§ **AIM OF THE TASK**
Rewrite the material below as a numbered list, leaving out any blank lines.

§ **MATERIAL PROVIDED**
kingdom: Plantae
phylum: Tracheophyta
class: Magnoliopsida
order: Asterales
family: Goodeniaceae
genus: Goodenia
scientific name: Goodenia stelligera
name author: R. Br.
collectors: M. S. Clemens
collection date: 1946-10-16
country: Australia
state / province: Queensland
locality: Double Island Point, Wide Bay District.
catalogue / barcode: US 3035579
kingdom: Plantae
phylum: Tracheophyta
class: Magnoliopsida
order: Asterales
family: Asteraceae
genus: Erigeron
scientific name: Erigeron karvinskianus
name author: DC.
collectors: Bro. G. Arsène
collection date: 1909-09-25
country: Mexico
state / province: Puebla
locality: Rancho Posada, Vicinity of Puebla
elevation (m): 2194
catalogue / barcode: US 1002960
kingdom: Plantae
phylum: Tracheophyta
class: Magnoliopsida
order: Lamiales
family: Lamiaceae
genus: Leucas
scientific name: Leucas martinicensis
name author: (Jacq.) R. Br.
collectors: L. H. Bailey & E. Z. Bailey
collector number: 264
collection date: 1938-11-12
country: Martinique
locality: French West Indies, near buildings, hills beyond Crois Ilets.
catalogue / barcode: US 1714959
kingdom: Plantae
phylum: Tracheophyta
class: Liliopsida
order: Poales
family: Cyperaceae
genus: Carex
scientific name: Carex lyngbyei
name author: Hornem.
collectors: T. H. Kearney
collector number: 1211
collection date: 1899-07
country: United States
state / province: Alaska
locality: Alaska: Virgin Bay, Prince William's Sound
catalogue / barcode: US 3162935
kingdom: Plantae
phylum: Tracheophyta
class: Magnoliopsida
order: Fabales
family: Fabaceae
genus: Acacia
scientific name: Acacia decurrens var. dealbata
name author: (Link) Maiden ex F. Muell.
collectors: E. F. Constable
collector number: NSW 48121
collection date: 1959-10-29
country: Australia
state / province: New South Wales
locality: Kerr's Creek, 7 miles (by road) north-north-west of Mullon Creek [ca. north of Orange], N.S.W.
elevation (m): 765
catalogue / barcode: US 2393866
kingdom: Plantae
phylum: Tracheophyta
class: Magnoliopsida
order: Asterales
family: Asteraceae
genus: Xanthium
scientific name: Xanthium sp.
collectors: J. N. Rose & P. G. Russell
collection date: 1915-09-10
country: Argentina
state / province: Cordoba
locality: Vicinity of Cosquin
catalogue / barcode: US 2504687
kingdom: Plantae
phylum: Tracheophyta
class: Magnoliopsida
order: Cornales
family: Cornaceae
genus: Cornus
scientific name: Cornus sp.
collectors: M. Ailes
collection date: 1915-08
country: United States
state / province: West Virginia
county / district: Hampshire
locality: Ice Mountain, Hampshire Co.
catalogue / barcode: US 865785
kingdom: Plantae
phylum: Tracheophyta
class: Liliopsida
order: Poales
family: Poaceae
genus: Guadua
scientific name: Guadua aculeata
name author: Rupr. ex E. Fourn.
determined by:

§ **RESPONSE**
1. kingdom: Plantae
2. phylum: Tracheophyta
3. class: Magnoliopsida
4. order: Asterales
5. family: Goodeniaceae
6. genus: Goodenia
7. scientific name: Goodenia stelligera
8. name author: R. Br.
9. collectors: M. S. Clemens
10. collection date: 1946-10-16
11. country: Australia
12. state / province: Queensland
13. locality: Double Island Point, Wide Bay District.
14. catalogue / barcode: US 3035579
15. kingdom: Plantae
16. phylum: Tracheophyta
17. class: Magnoliopsida
18. order: Asterales
19. family: Asteraceae
20. genus: Erigeron
21. scientific name: Erigeron karvinskianus
22. name author: DC.
23. collectors: Bro. G. Arsène
24. collection date: 1909-09-25
25. country: Mexico
26. state / province: Puebla
27. locality: Rancho Posada, Vicinity of Puebla
28. elevation (m): 2194
29. catalogue / barcode: US 1002960
30. kingdom: Plantae
31. phylum: Tracheophyta
32. class: Magnoliopsida
33. order: Lamiales
34. family: Lamiaceae
35. genus: Leucas
36. scientific name: Leucas martinicensis
37. name author: (Jacq.) R. Br.
38. collectors: L. H. Bailey & E. Z. Bailey
39. collector number: 264
40. collection date: 1938-11-12
41. country: Martinique
42. locality: French West Indies, near buildings, hills beyond Crois Ilets.
43. catalogue / barcode: US 1714959
44. kingdom: Plantae
45. phylum: Tracheophyta
46. class: Liliopsida
47. order: Poales
48. family: Cyperaceae
49. genus: Carex
50. scientific name: Carex lyngbyei
51. name author: Hornem.
52. collectors: T. H. Kearney
53. collector number: 1211
54. collection date: 1899-07
55. country: United States
56. state / province: Alaska
57. locality: Alaska: Virgin Bay, Prince William's Sound
58. catalogue / barcode: US 3162935
59. kingdom: Plantae
60. phylum: Tracheophyta
61. class: Magnoliopsida
62. order: Fabales
63. family: Fabaceae
64. genus: Acacia
65. scientific name: Acacia decurrens var. dealbata
66. name author: (Link) Maiden ex F. Muell.
67. collectors: E. F. Constable
68. collector number: NSW 48121
69. collection date: 1959-10-29
70. country: Australia
71. state / province: New South Wales
72. locality: Kerr's Creek, 7 miles (by road) north-north-west of Mullon Creek [ca. north of Orange], N.S.W.
73. elevation (m): 765
74. catalogue / barcode: US 2393866
75. kingdom: Plantae
76. phylum: Tracheophyta
77. class: Magnoliopsida
78. order: Asterales
79. family: Asteraceae
80. genus: Xanthium
81. scientific name: Xanthium sp.
82. collectors: J. N. Rose & P. G. Russell
83. collection date: 1915-09-10
84. country: Argentina
85. state / province: Cordoba
86. locality: Vicinity of Cosquin
87. catalogue / barcode: US 2504687
88. kingdom: Plantae
89. phylum: Tracheophyta
90. class: Magnoliopsida
91. order: Cornales
92. family: Cornaceae
93. genus: Cornus
94. scientific name: Cornus sp.
95. collectors: M. Ailes
96. collection date: 1915-08
97. country: United States
98. state / province: West Virginia
99. county / district: Hampshire
100. locality: Ice Mountain, Hampshire Co.
101. catalogue / barcode: US 865785
102. kingdom: Plantae
103. phylum: Tracheophyta
104. class: Liliopsida
105. order: Poales
106. family: Poaceae
107. genus: Guadua
108. scientific name: Guadua aculeata
109. name author: Rupr. ex E. Fourn.
110. determined by:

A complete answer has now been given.